In the saved entries below, print the lines from the one containing "Veel handdoekruimte" up to and including the one containing "voor te verwarmen.", unchanged.
DATA FOR ANALYSIS START
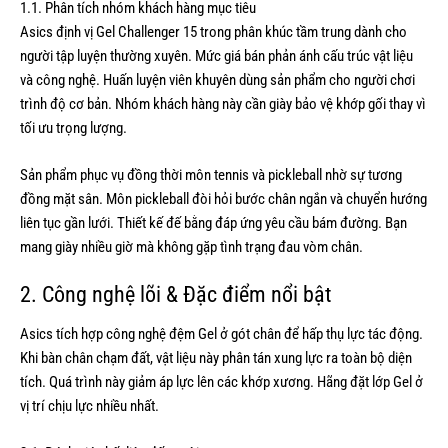
1.1. Phân tích nhóm khách hàng mục tiêu
Asics định vị Gel Challenger 15 trong phân khúc tầm trung dành cho
người tập luyện thường xuyên. Mức giá bán phản ánh cấu trúc vật liệu
và công nghệ. Huấn luyện viên khuyên dùng sản phẩm cho người chơi
trình độ cơ bản. Nhóm khách hàng này cần giày bảo vệ khớp gối thay vì
tối ưu trọng lượng.
Sản phẩm phục vụ đồng thời môn tennis và pickleball nhờ sự tương
đồng mặt sân. Môn pickleball đòi hỏi bước chân ngắn và chuyển hướng
liên tục gần lưới. Thiết kế đế bằng đáp ứng yêu cầu bám đường. Bạn
mang giày nhiều giờ mà không gặp tình trạng đau vòm chân.
2. Công nghệ lõi & Đặc điểm nổi bật
Asics tích hợp công nghệ đệm Gel ở gót chân để hấp thụ lực tác động.
Khi bàn chân chạm đất, vật liệu này phân tán xung lực ra toàn bộ diện
tích. Quá trình này giảm áp lực lên các khớp xương. Hãng đặt lớp Gel ở
vị trí chịu lực nhiều nhất.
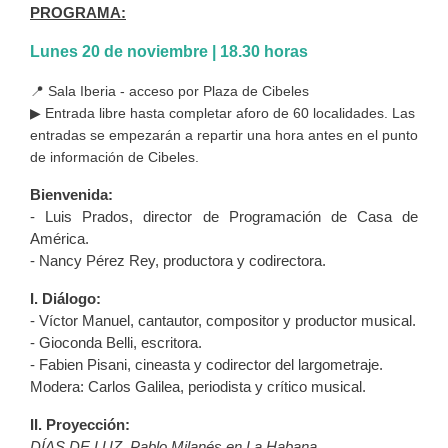
PROGRAMA:
Lunes 20 de noviembre | 18.30 horas
📍 Sala Iberia - acceso por Plaza de Cibeles
▶ Entrada libre hasta completar aforo de 60 localidades. Las
entradas se empezarán a repartir una hora antes en el punto
de información de Cibeles.
Bienvenida:
- Luis Prados, director de Programación de Casa de
América.
- Nancy Pérez Rey, productora y codirectora.
I. Diálogo:
- Víctor Manuel, cantautor, compositor y productor musical.
- Gioconda Belli, escritora.
- Fabien Pisani, cineasta y codirector del largometraje.
Modera: Carlos Galilea, periodista y crítico musical.
II. Proyección:
DÍAS DE LUZ. Pablo Milanés en La Habana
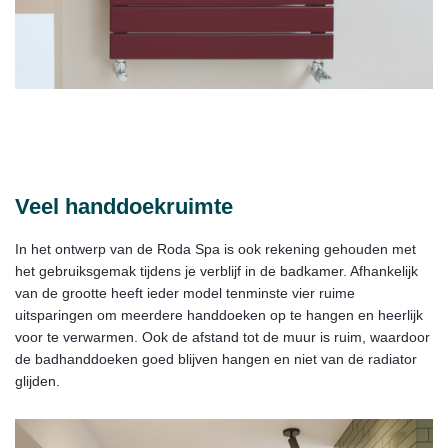
Veel handdoekruimte
In het ontwerp van de Roda Spa is ook rekening gehouden met
het gebruiksgemak tijdens je verblijf in de badkamer. Afhankelijk
van de grootte heeft ieder model tenminste vier ruime
uitsparingen om meerdere handdoeken op te hangen en heerlijk
voor te verwarmen. Ook de afstand tot de muur is ruim, waardoor
de badhanddoeken goed blijven hangen en niet van de radiator
glijden.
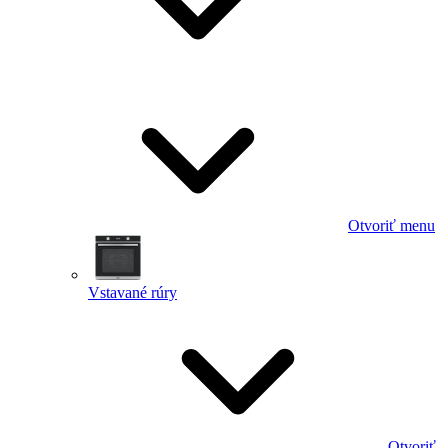
Otvoriť menu
Vstavané rúry
Otvoriť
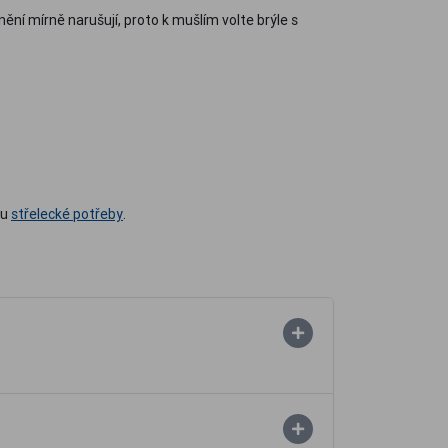
ění mírně narušují, proto k mušlím volte brýle s
ku
střelecké potřeby
.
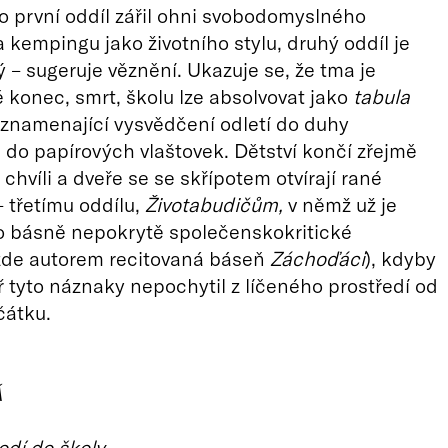
o první oddíl zářil ohni svobodomyslného
a kempingu jako životního stylu, druhý oddíl je
 – sugeruje věznění. Ukazuje se, že tma je
konec, smrt, školu lze absolvovat jako
tabula
eznamenající vysvědčení odletí do duhy
do papírových vlaštovek. Dětství končí zřejmě
 chvíli a dveře se se skřípotem otvírají rané
– třetímu oddílu,
Životabudičům,
v němž už je
ro básně nepokrytě společenskokritické
 zde autorem recitovaná báseň
Záchoďáci
), kdyby
 tyto náznaky nepochytil z líčeného prostředí od
átku.
Á
odí
do
školy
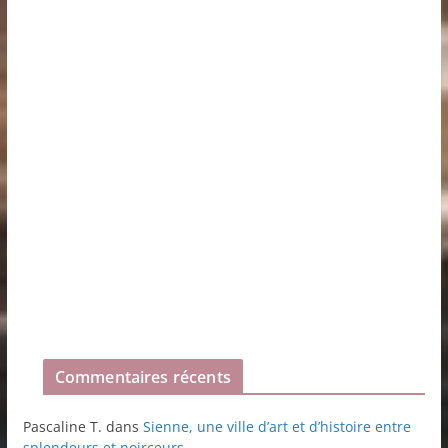
Commentaires récents
Pascaline T.
dans
Sienne, une ville d’art et d’histoire entre
splendeurs et noirceurs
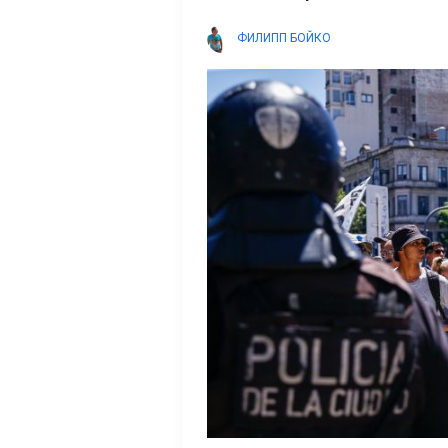
ФИЛИПП БОЙКО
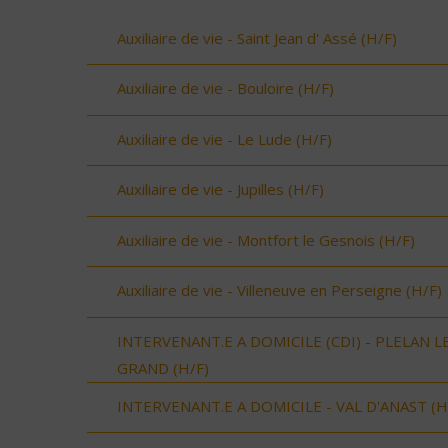
Auxiliaire de vie - Saint Jean d' Assé (H/F)
Auxiliaire de vie - Bouloire (H/F)
Auxiliaire de vie - Le Lude (H/F)
Auxiliaire de vie - Jupilles (H/F)
Auxiliaire de vie - Montfort le Gesnois (H/F)
Auxiliaire de vie - Villeneuve en Perseigne (H/F)
INTERVENANT.E A DOMICILE (CDI) - PLELAN L
GRAND (H/F)
INTERVENANT.E A DOMICILE - VAL D'ANAST (H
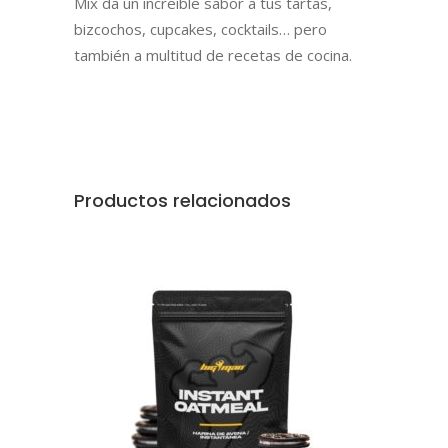
Mix da un increíble sabor a tus tartas,
bizcochos, cupcakes, cocktails… pero
también a multitud de recetas de cocina.
Productos relacionados
AÑADIR AL CARRITO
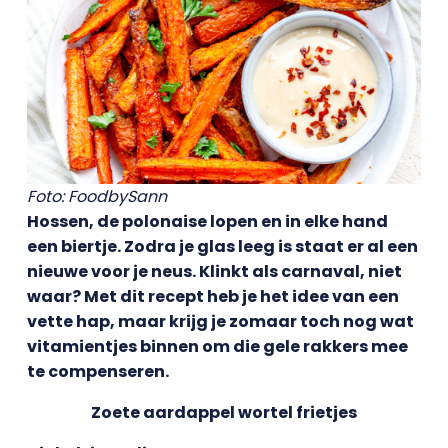
Foto: FoodbySann
Hossen, de polonaise lopen en in elke hand
een biertje. Zodra je glas leeg is staat er al een
nieuwe voor je neus. Klinkt als carnaval, niet
waar? Met dit recept heb je het idee van een
vette hap, maar krijg je zomaar toch nog wat
vitamientjes binnen om die gele rakkers mee
te compenseren.
Zoete aardappel wortel frietjes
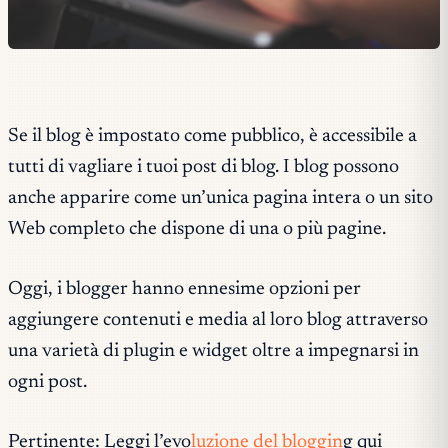
Se il blog è impostato come pubblico, è accessibile a
tutti di vagliare i tuoi post di blog. I blog possono
anche apparire come un’unica pagina intera o un sito
Web completo che dispone di una o più pagine.
Oggi, i blogger hanno ennesime opzioni per
aggiungere contenuti e media al loro blog attraverso
una varietà di plugin e widget oltre a impegnarsi in
ogni post.
Pertinente: Leggi l’evo
luzione del bloggin
g qui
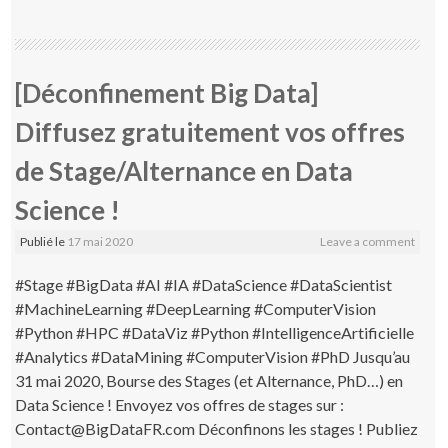
[Déconfinement Big Data]
Diffusez gratuitement vos offres
de Stage/Alternance en Data
Science !
Publié le
17 mai 2020
Leave a comment
#Stage #BigData #AI #IA #DataScience #DataScientist
#MachineLearning #DeepLearning #ComputerVision
#Python #HPC #DataViz #Python #IntelligenceArtificielle
#Analytics #DataMining #ComputerVision #PhD Jusqu’au
31 mai 2020, Bourse des Stages (et Alternance, PhD…) en
Data Science ! Envoyez vos offres de stages sur :
Contact@BigDataFR.com Déconfinons les stages ! Publiez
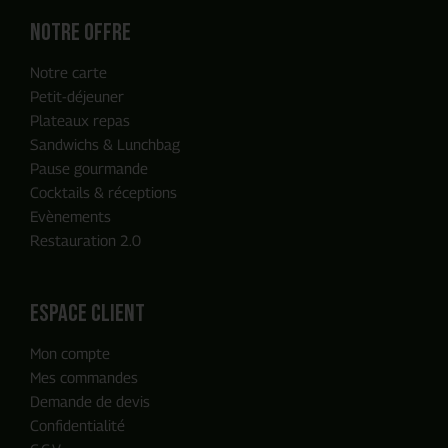
Notre offre
Notre carte
Petit-déjeuner
Plateaux repas
Sandwichs & Lunchbag
Pause gourmande
Cocktails & réceptions
Evènements
Restauration 2.0
ENVOYER MA DEMANDE
espace client
Mon compte
Notre équipe reviendra vers vous
Mes commandes
en moins de 24h, c'est promis
Demande de devis
Confidentialité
DATA FOR ANALYSIS END
■ **OUTPUT OF THE TASK**
Veel handdoekruimte
In het ontwerp van de Roda Spa is ook rekening gehouden met
het gebruiksgemak tijdens je verblijf in de badkamer. Afhankelijk
van de grootte heeft ieder model tenminste vier ruime
uitsparingen om meerdere handdoeken op te hangen en heerlijk
voor te verwarmen. Ook de afstand tot de muur is ruim, waardoor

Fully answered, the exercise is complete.